• _Problem_: Would you please restate the data exactly as it stands, apart from the pictures?

• _Information provided_:
┌──

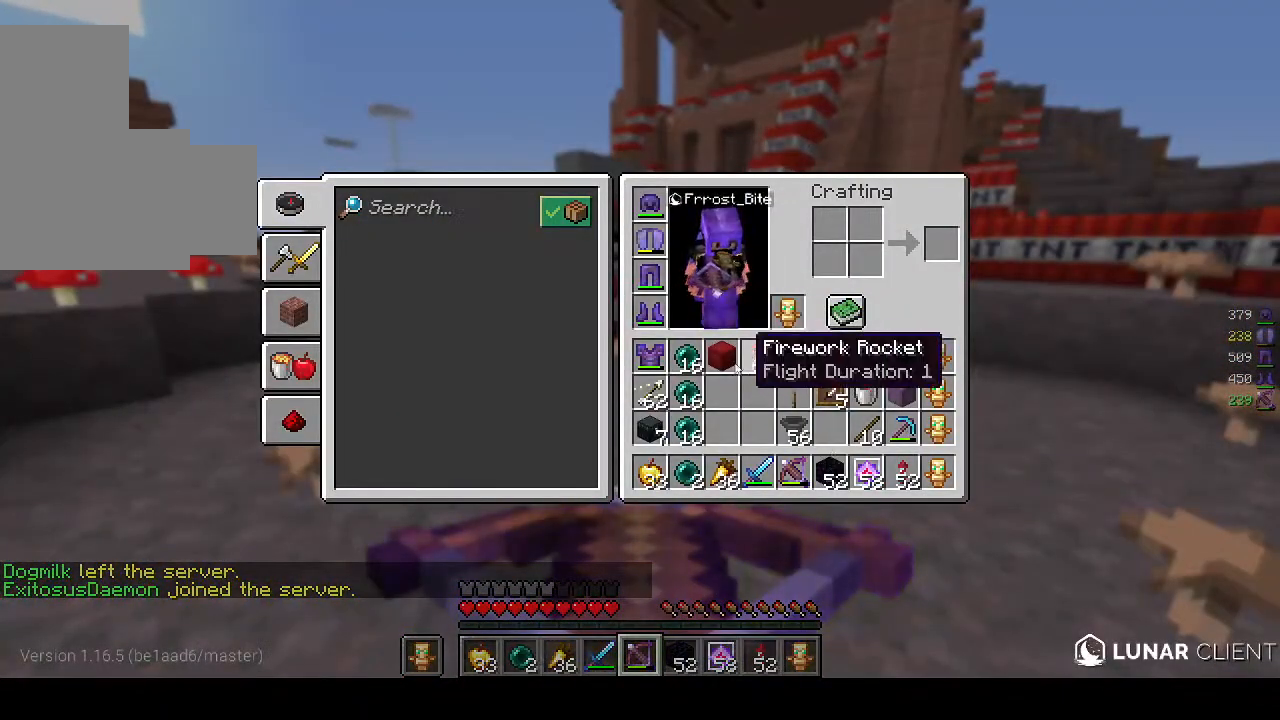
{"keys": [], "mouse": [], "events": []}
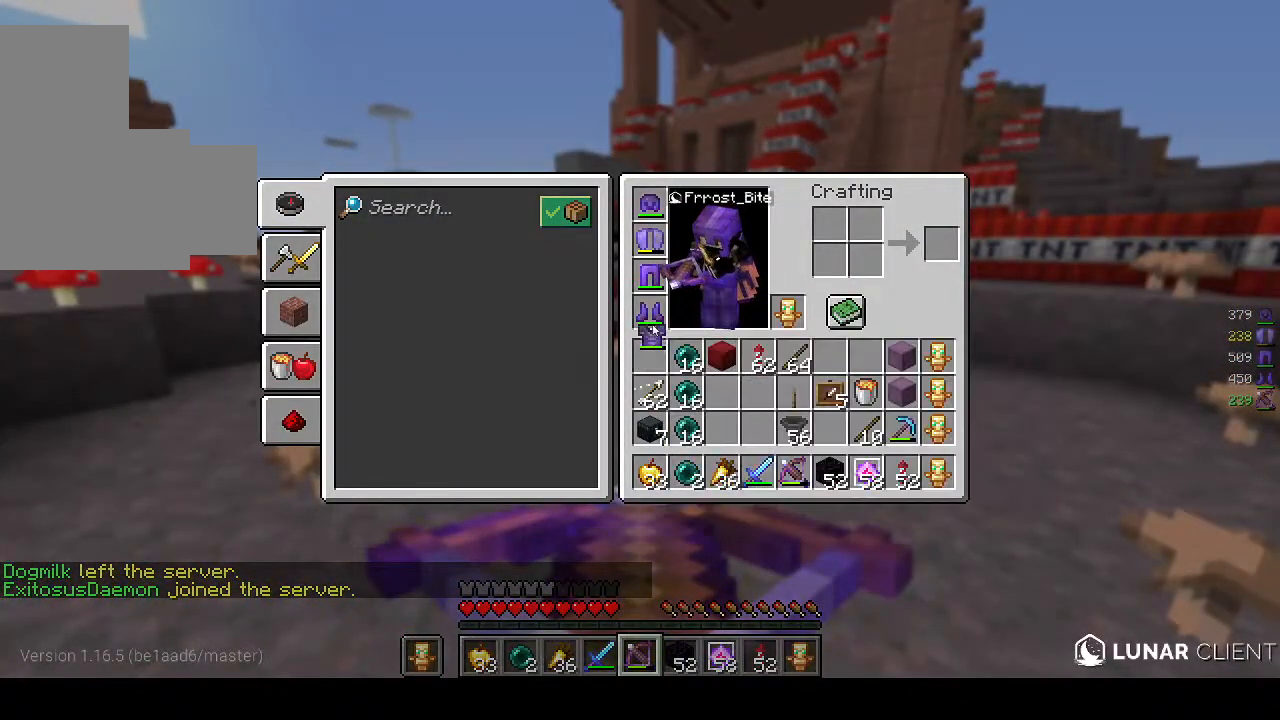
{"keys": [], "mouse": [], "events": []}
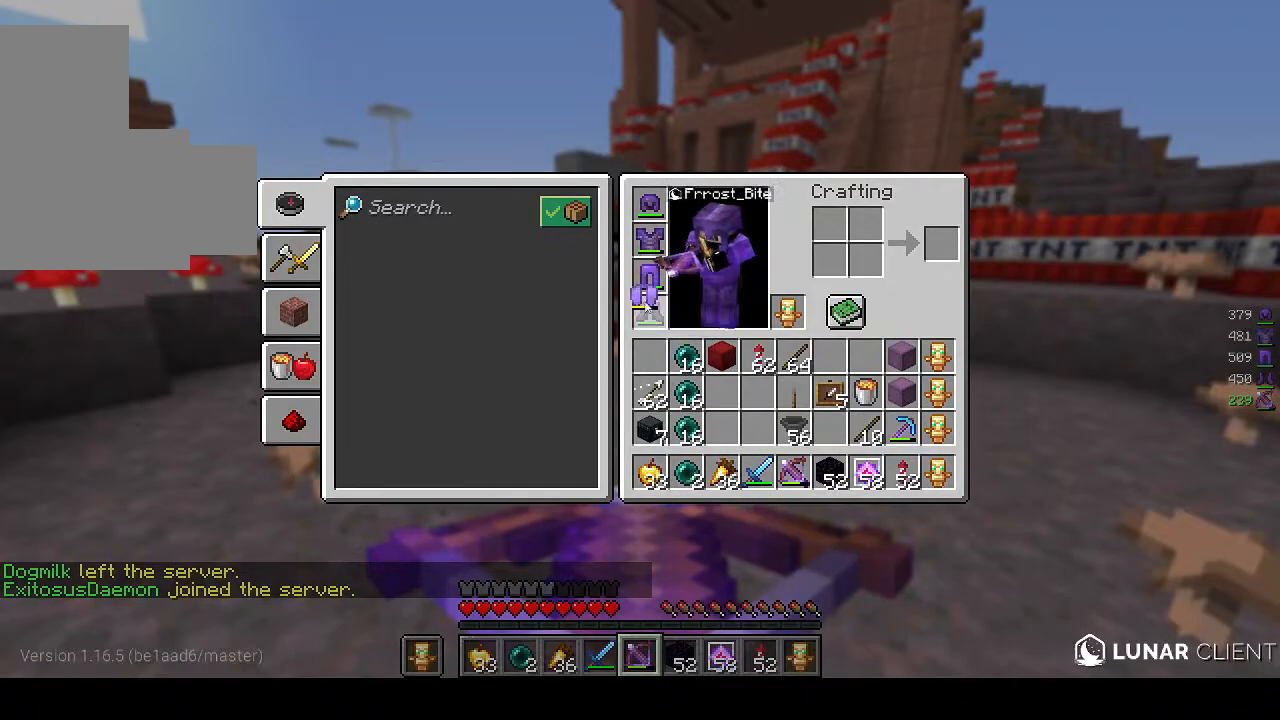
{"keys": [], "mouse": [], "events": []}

└──

• _Solved problem_:
{"keys": [], "mouse": [], "events": []}
{"keys": [], "mouse": [], "events": []}
{"keys": [], "mouse": [], "events": []}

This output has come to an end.